I'm amused that Sunday's note on my vacation has generated several comments looking for career advice, most recently from Sarah, who asks, "As a new grad,... how does one get administrative experience?" This speaks to one of the most common dilemmas facing those who are trying to move up into their first supervisory position -- "Every job ad seems to want somebody who already has supervisory experience! How am I going to get any in the first place?" No question that this is a tough hurdle to overcome.
Several years ago, when MLA's Medical School Libraries Section was transmogrifying into the Leadership and Management Section, one of the questions we were faced with (I was chair of the section at the time) was, aren't you just setting up a section for directors or director wannabes, and is that something we really need? So we went to great lengths to point out that leadership and management skills are necessary if one is going to be successful in any professional position, from entry level across the board. I think the section has done a pretty good job at getting that point across, and directing its activities to librarians at every stage of their careers.
In my reply to Bob Riley's comment, I mentioned the importance of people skills and good communication skills. I consider these to be the bedrock of the successful administrator, and they are qualities that an entry-level librarian can demonstrate from the first day on the job. Too many times over the years I have found myself in conversation with someone who explains that they're seeking some higher management job because then they'll be able to get people to do things the way they want them done. Using the unearned authority of one's position to command people isn't leadership, and if you are not successful in effectively motivating your peers, you are not going to be very successful just by becoming their boss.
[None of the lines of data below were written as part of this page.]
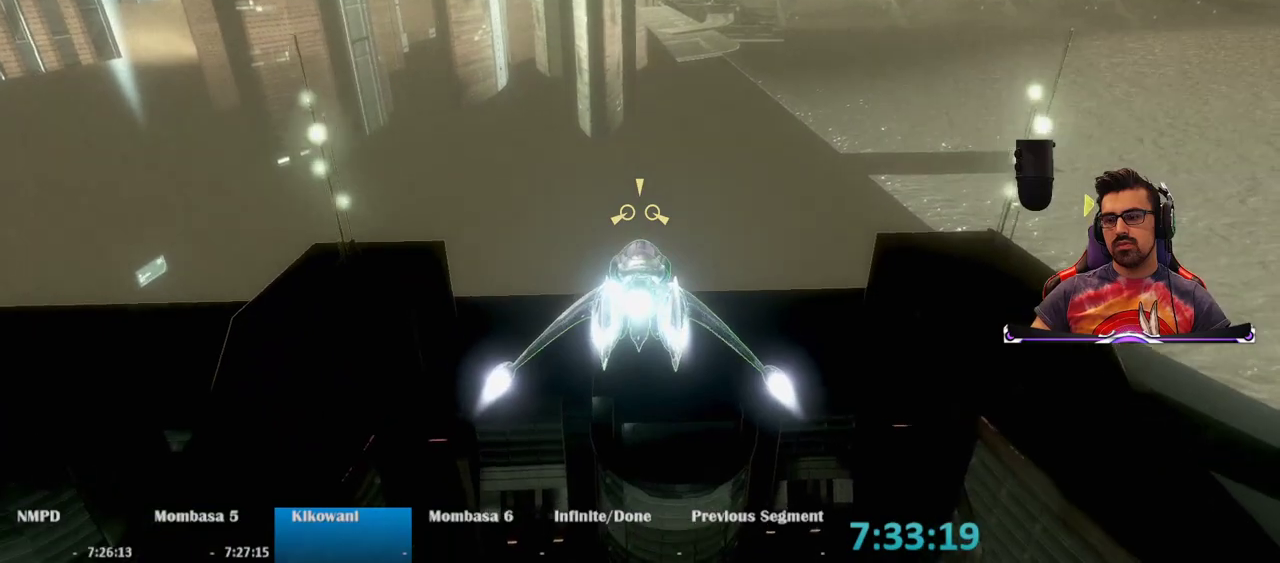
{"keys": ["w"], "mouse": ["right"], "events": []}
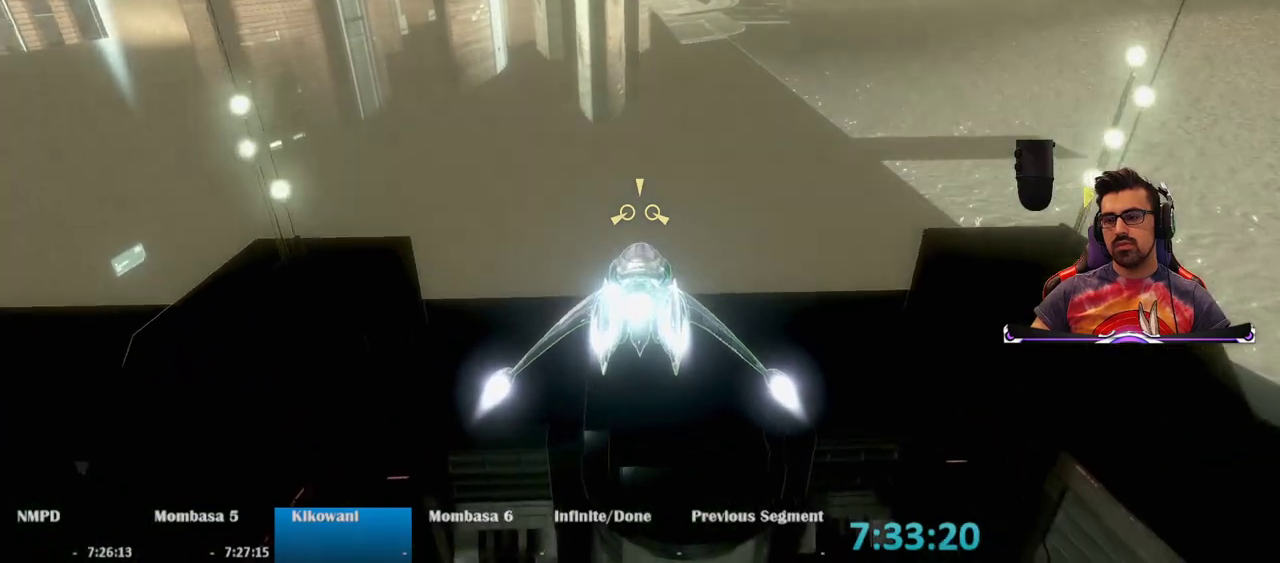
{"keys": ["w"], "mouse": ["right"], "events": []}
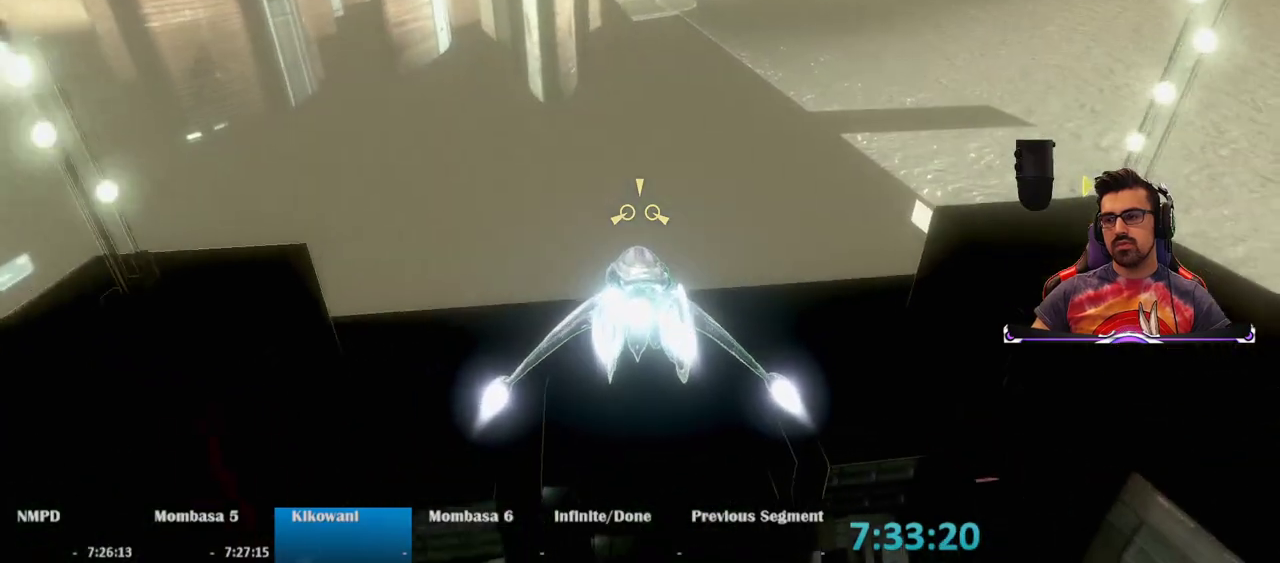
{"keys": ["w"], "mouse": ["right"], "events": []}
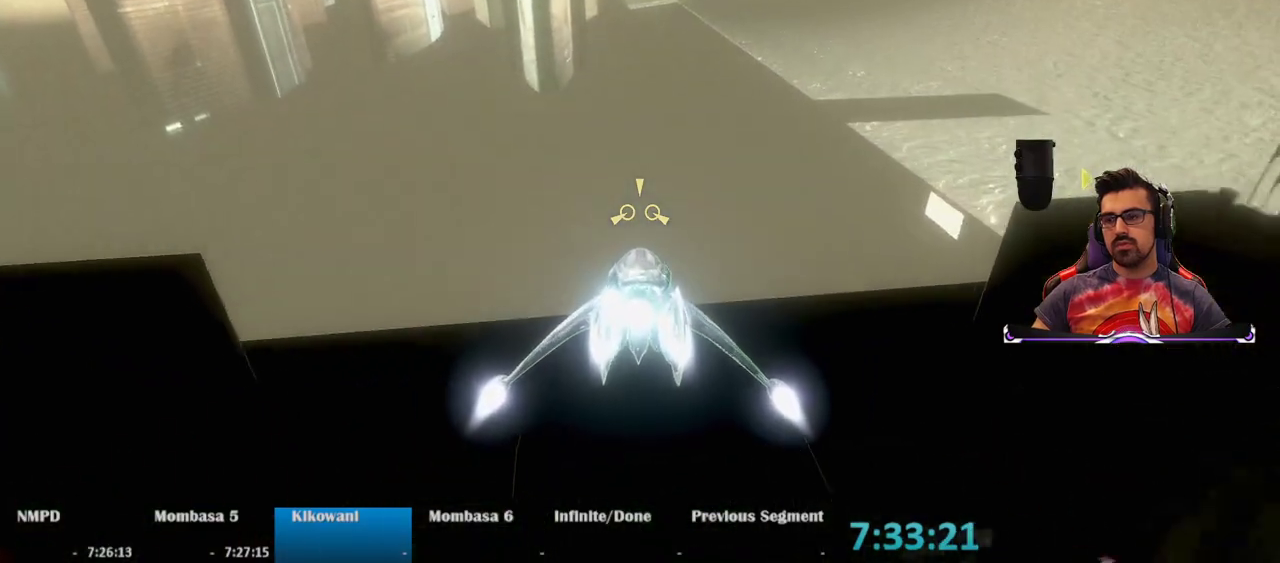
{"keys": ["w"], "mouse": ["right"], "events": []}
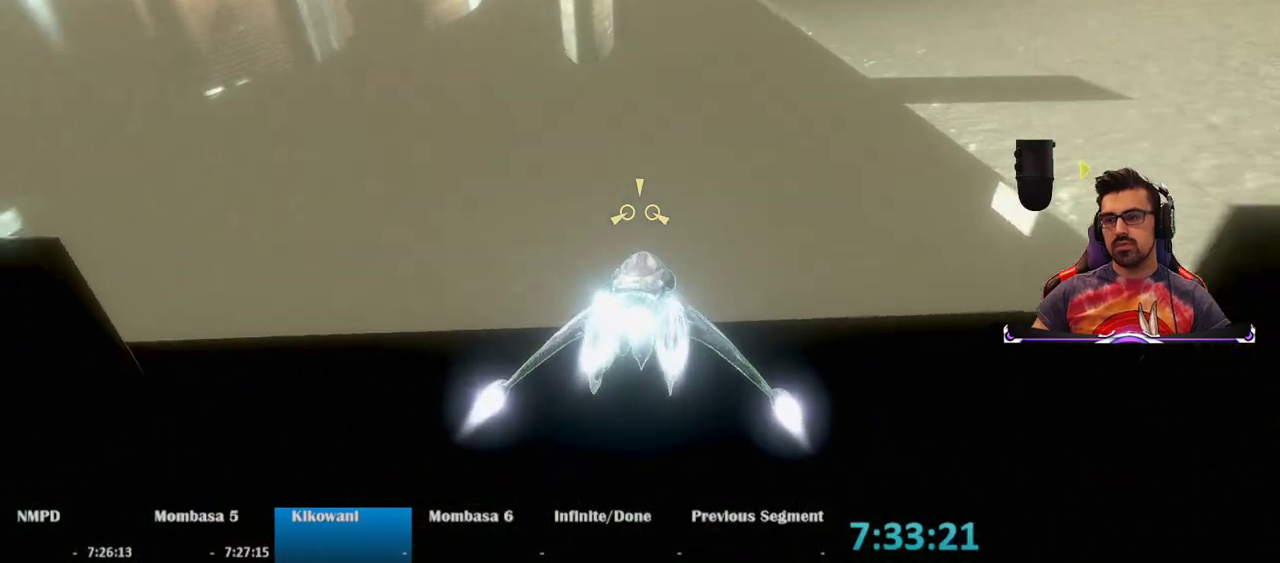
{"keys": ["w"], "mouse": [], "events": [[350, "mouse_right", "up"]]}
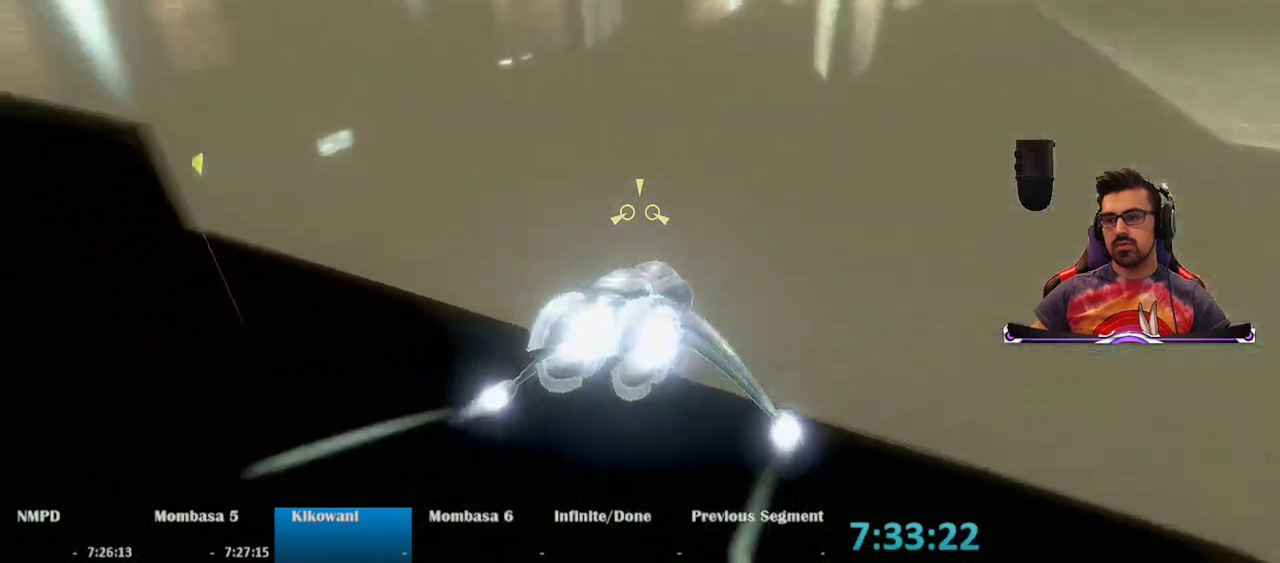
{"keys": ["w"], "mouse": [], "events": []}
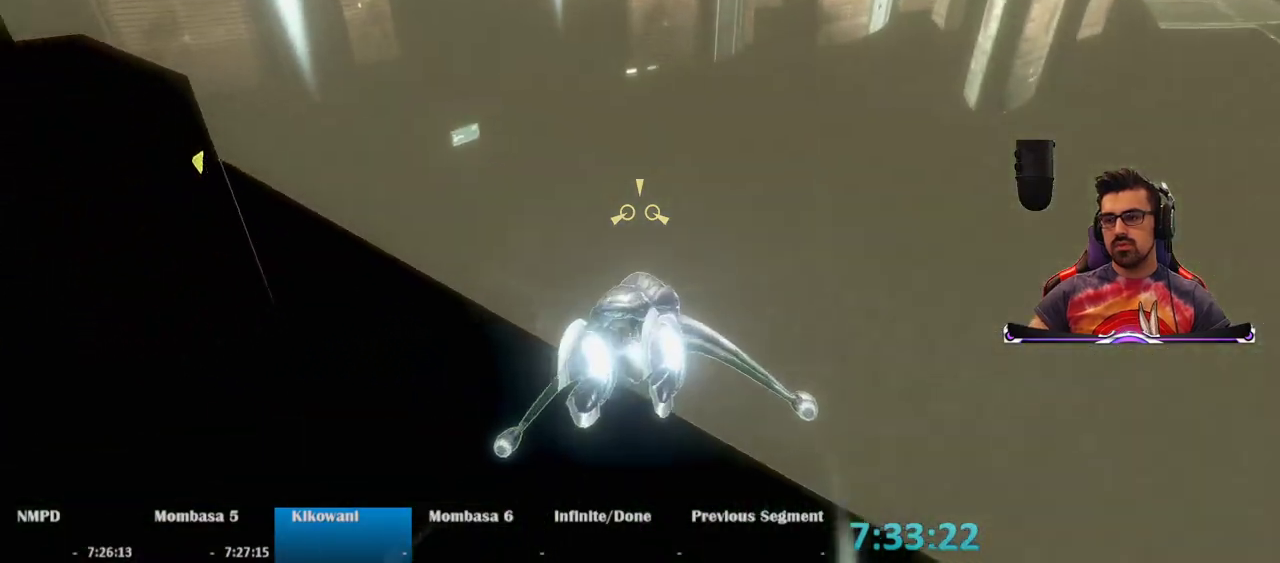
{"keys": ["w"], "mouse": [], "events": []}
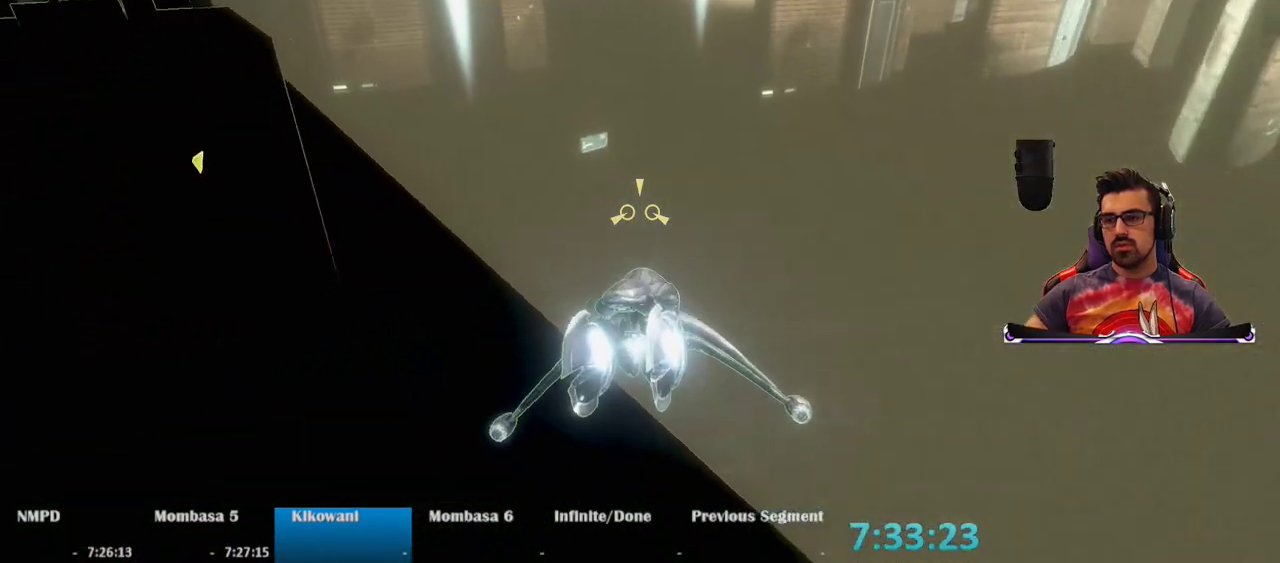
{"keys": ["w"], "mouse": [], "events": []}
Most organizations these days try (with more or less success, I suppose) to foster a team approach, and there will be ample opportunities for a new librarian to demonstrate their leadership and administrative abilities. How effective are you as a member of a team? Can you handle disagreements in a positive, straightforward, but nonconfrontational manner? Are you willing to take on new projects that may require you to move outside your comfort zone? How effective are you at sharing credit and celebrating the successes of your colleagues? Do you get your projects in on time, or ahead of time? Do you alert your supervisor and your team members of potential delays well ahead of the time that they become critical? There will come a time, before too long, when you're no longer the newest member of the department -- how do you relate to the person who comes in after you? What do you do to share your experience and expertise with them to help them be successful? Do you project a positive and enthusiastic attitude?
Most importantly, do you carry yourself in such a way that you are recognized as a person of integrity? Do your colleagues see you as someone that they can trust, as someone who lives the values and ethics of our profession?
If you can exemplify these qualities, from your first day on the job, you will find yourself being given more responsibility over time. You will find yourself being asked to manage more projects, to take the lead role in new initiatives. When it comes time to apply for that next position, this will give you the track record that you can stand on, and that will lead your references to give you the kinds of recommendations that may persuade potential employers that you're ready for a supervisory position. It won't always -- don't kid yourself. You'll need a healthy tolerance for disappointment. Success is not guaranteed, and there are plenty of people who aspire to a director's job who never get there. But the basic qualities that make good directors are the same ones that make good entry-level librarians, and you should be working at improving yourself in those areas every single day.
And that means now, and for the rest of your life.